> What is required:
Can you rewrite the lines below as a numbered list, skipping any blank lines and leaving the pictures out?

[Transcribed page text]
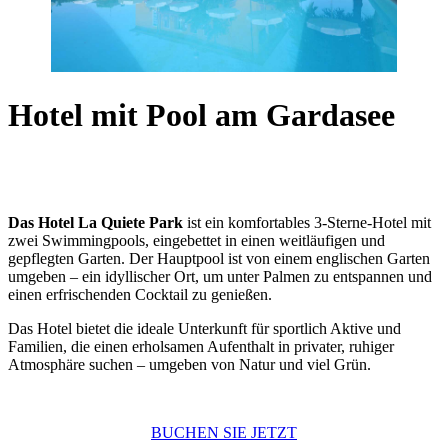
Hotel mit Pool am Gardasee
Das Hotel La Quiete Park
ist ein komfortables 3-Sterne-Hotel mit
zwei Swimmingpools, eingebettet in einen weitläufigen und
gepflegten Garten. Der Hauptpool ist von einem englischen Garten
umgeben – ein idyllischer Ort, um unter Palmen zu entspannen und
einen erfrischenden Cocktail zu genießen.
Das Hotel bietet die ideale Unterkunft für sportlich Aktive und
Familien, die einen erholsamen Aufenthalt in privater, ruhiger
Atmosphäre suchen – umgeben von Natur und viel Grün.
BUCHEN SIE JETZT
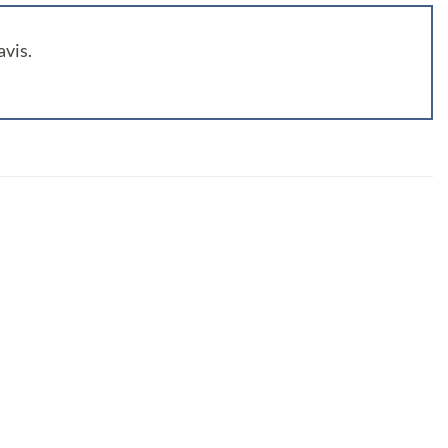
avis.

> Answer to the problem:
1. Hotel mit Pool am Gardasee
2. Das Hotel La Quiete Park
3. ist ein komfortables 3-Sterne-Hotel mit
4. zwei Swimmingpools, eingebettet in einen weitläufigen und
5. gepflegten Garten. Der Hauptpool ist von einem englischen Garten
6. umgeben – ein idyllischer Ort, um unter Palmen zu entspannen und
7. einen erfrischenden Cocktail zu genießen.
8. Das Hotel bietet die ideale Unterkunft für sportlich Aktive und
9. Familien, die einen erholsamen Aufenthalt in privater, ruhiger
10. Atmosphäre suchen – umgeben von Natur und viel Grün.
11. BUCHEN SIE JETZT
12. avis.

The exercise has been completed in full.